Copy the lines of the material below without any change, starting with the line that contains "right hip: (403, 384, -10)" and running through the final line of the material, both ends included.

----------

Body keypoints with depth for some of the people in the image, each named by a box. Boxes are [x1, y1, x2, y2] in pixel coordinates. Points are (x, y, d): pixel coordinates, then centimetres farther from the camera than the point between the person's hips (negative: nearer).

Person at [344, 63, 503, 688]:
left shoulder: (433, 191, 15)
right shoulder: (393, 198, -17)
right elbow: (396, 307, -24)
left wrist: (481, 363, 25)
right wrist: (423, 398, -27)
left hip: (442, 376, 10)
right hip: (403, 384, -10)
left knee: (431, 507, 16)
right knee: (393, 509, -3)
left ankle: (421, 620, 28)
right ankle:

----------

Output of the task:
right hip: (403, 384, -10)
left knee: (431, 507, 16)
right knee: (393, 509, -3)
left ankle: (421, 620, 28)
right ankle:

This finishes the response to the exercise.